**AUFGABENSTELLUNG:**
Gib den unten stehenden Auszug über die Erforschung des deutschsprachigen Exils 1933 bis 1945 vollständig und wortgetreu aus.

**AUSZUG:**
################

Es wurden und werden im Umkreis damit befasster wissenschaftlicher Forschungseinrichtungen (auch hier ist bedauerlicherweise eine zunehmende Zersplitterung zu beklagen) immer wieder teilweise erschütternde Einzel- und auch Gruppenschicksale erforscht und präsentiert, Zusammenhänge übergreifend neu entdeckt, beschrieben und wissenschaftlich ausgelotet, der Blick auf diesen Abschnitt deutscher Geschichte damit insgesamt geschärft und vertieft. Ein Beispiel mag als Beleg dienen: Die Arbeitsgemeinschaft „Frauen im Exil“ der Gesellschaft für Exilforschung hat im Rahmen ihrer Tagungen und darüber hinaus Forschungsergebnisse vorzuweisen und in die Diskussion eingebracht, die von unschätzbarer Bedeutung für das Zusammenfügen eines Gesamtbildes der deutschsprachigen Emigration 1933 bis 1945 geworden sind.
Unbestritten verdienstvoll sind und bleiben auch die in der Vergangenheit immer wieder vorgelegten Gesamtdarstellungen des Exil 1933 bis 1945. Sie beschränkten sich aber in der Regel auf die Darstellung einzelner Aspekte oder Ausschnitte aus der breitgefächerten Emigration, etwa auf die literarische, die wissenschaftliche, politische oder künstlerische Emigration. Andere Versuche einer Gesamtdarstellung nutzten die Zufluchtsländer als Struktur- und Gliederungsschemata. Wieder andere beschäftigten sich exemplarisch mit Exil-Romanen, mit dem Exil-Theater, mit der Exil-Lyrik oder dem Exil-Film.

################

**DATENAUSZUG:**
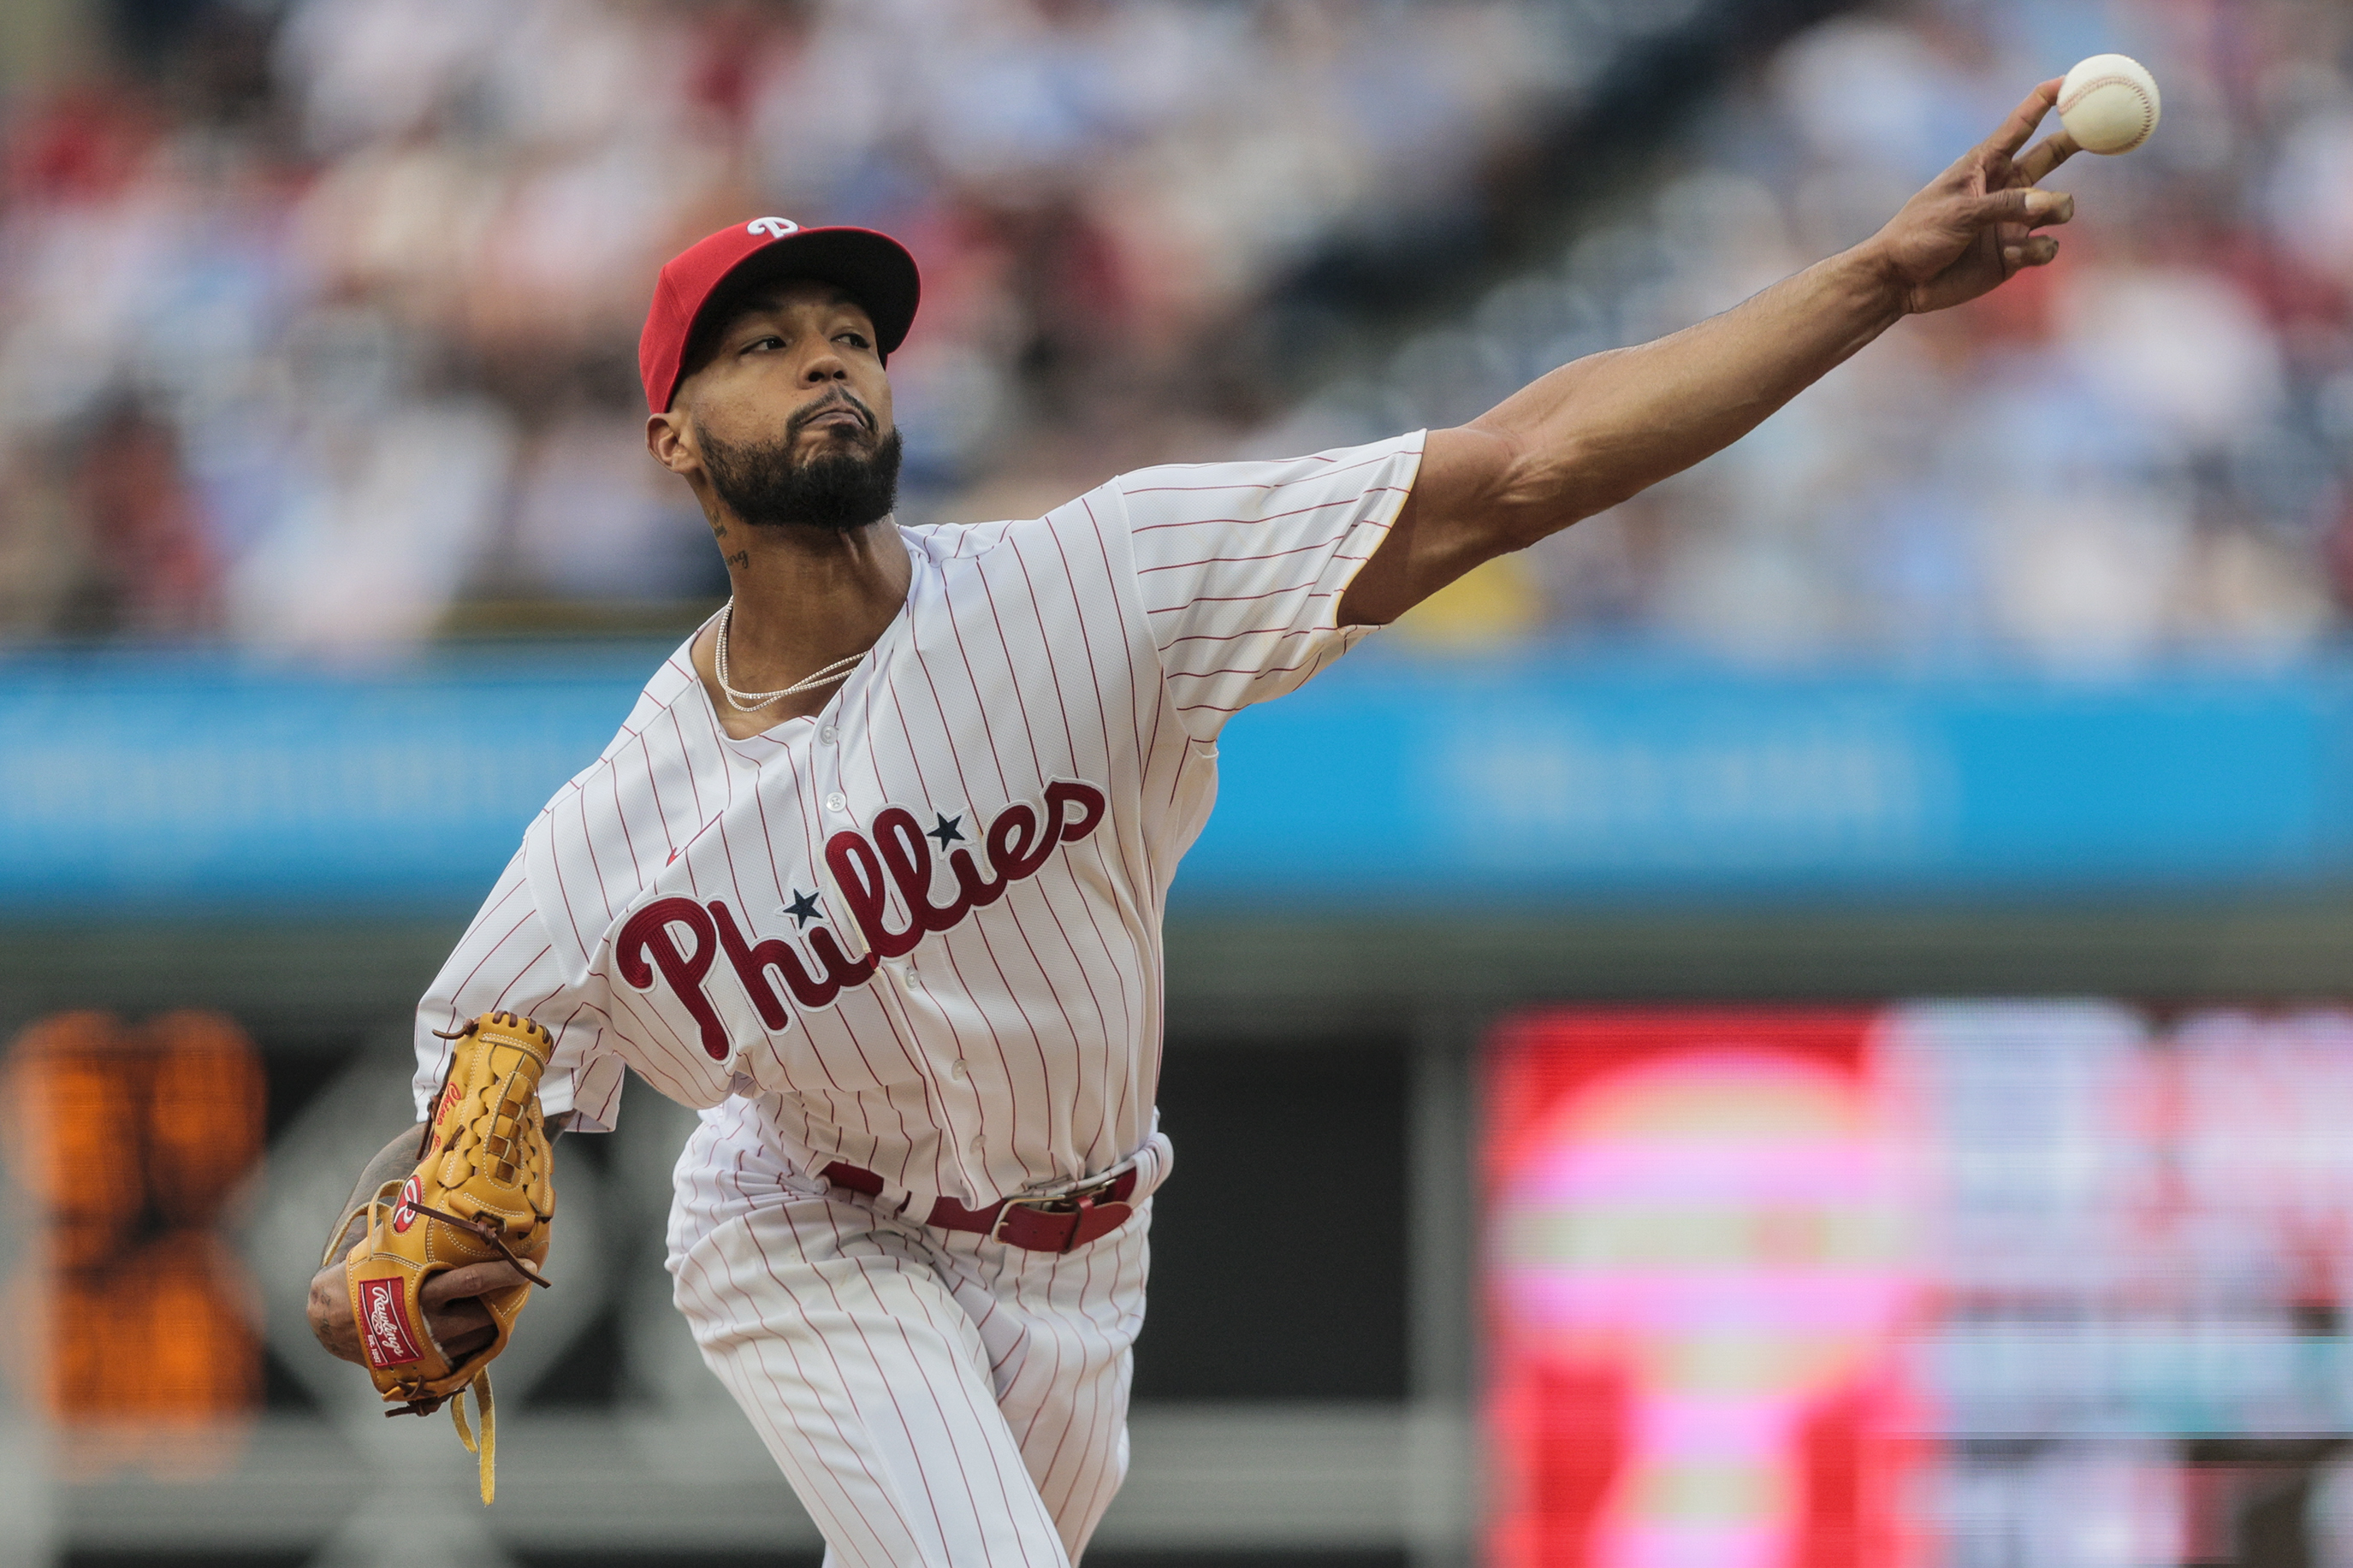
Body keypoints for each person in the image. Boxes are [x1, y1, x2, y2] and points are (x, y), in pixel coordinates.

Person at [310, 80, 2081, 1567]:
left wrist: (1864, 284)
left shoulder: (1103, 585)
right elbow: (448, 1140)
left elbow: (1522, 461)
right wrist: (364, 1295)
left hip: (1089, 1253)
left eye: (851, 333)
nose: (828, 361)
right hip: (808, 1229)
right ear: (673, 438)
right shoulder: (605, 838)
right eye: (764, 347)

################

**ERGEBNIS:**
Es wurden und werden im Umkreis damit befasster wissenschaftlicher Forschungseinrichtungen (auch hier ist bedauerlicherweise eine zunehmende Zersplitterung zu beklagen) immer wieder teilweise erschütternde Einzel- und auch Gruppenschicksale erforscht und präsentiert, Zusammenhänge übergreifend neu entdeckt, beschrieben und wissenschaftlich ausgelotet, der Blick auf diesen Abschnitt deutscher Geschichte damit insgesamt geschärft und vertieft. Ein Beispiel mag als Beleg dienen: Die Arbeitsgemeinschaft „Frauen im Exil“ der Gesellschaft für Exilforschung hat im Rahmen ihrer Tagungen und darüber hinaus Forschungsergebnisse vorzuweisen und in die Diskussion eingebracht, die von unschätzbarer Bedeutung für das Zusammenfügen eines Gesamtbildes der deutschsprachigen Emigration 1933 bis 1945 geworden sind.
Unbestritten verdienstvoll sind und bleiben auch die in der Vergangenheit immer wieder vorgelegten Gesamtdarstellungen des Exil 1933 bis 1945. Sie beschränkten sich aber in der Regel auf die Darstellung einzelner Aspekte oder Ausschnitte aus der breitgefächerten Emigration, etwa auf die literarische, die wissenschaftliche, politische oder künstlerische Emigration. Andere Versuche einer Gesamtdarstellung nutzten die Zufluchtsländer als Struktur- und Gliederungsschemata. Wieder andere beschäftigten sich exemplarisch mit Exil-Romanen, mit dem Exil-Theater, mit der Exil-Lyrik oder dem Exil-Film.